Blog

Why Is Change So Hard?

You want to change.  You know what you need to do.  Your goals and tasks have been identified.

So, why does it seem so hard to change, then?

From a biological perspective, it can be argued that we are all shaped by our genetics and DNA, and we may be somewhat pre-set as to how we function in the world.

From a psychological perspective, it can be argued that we all have a tendency towards a certain personality type, and possess certain attributes when it comes to our thoughts and emotions.

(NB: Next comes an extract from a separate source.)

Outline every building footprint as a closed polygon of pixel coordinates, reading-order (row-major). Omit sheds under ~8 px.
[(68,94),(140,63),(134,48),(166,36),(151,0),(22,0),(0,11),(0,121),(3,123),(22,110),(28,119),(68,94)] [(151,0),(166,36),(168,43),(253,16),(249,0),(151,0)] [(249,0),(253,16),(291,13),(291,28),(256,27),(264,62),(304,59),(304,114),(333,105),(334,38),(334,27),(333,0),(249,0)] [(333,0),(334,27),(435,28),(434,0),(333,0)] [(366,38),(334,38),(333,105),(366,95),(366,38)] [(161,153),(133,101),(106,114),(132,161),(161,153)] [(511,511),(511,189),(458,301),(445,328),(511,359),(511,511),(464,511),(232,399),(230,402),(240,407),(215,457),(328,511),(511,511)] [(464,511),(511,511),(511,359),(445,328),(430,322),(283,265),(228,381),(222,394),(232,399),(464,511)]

From a social perspective, it can be argued that we all grew up in different environments and have been shaped by the people to whom we were exposed from a young age, and continuing all through our lives.

Combined together, the general biopsychosocial model often needs to be examined when looking at human behavior.

In tandem with some of these perspectives, change can encompass a series of steps and phases that we may go through to secure the desired change-behavior.  The “Transtheoretical Model” reflects upon the above-mentioned biopsychosocial model to conceptualize the process of wanting to intentionally change your behavior (Prochaska & DiClemente, 1983; Prochaska, DiClemente, & Norcross, 1992).  Here’s a brief review of the six stages below:

  1. Precontemplative – You know you might want to make a change, but you’re not quite ready to do anything about it.
  2. Contemplative – You begin considering change more readily, and entertain what this process might look like.
  3. Preparation – You begin making a plan to enact change.
  4. Action –  You employ methods to carry out tasks in order to achieve your goal.
  5. Maintenance – You sustain self-efficacy and have made some modifications in your lifestyle related to the behavior at hand.
  6. Termination – Your behavior has become an automatic process.

Within each of these stages, there are experiential and behavioral processes that occur.  These processes vary in intensity, frequency, and duration.  Becoming educated about the change process and designing an individualized plan for change with a trusted mental health professional can often be an empowering and effective tool for enhancing your life.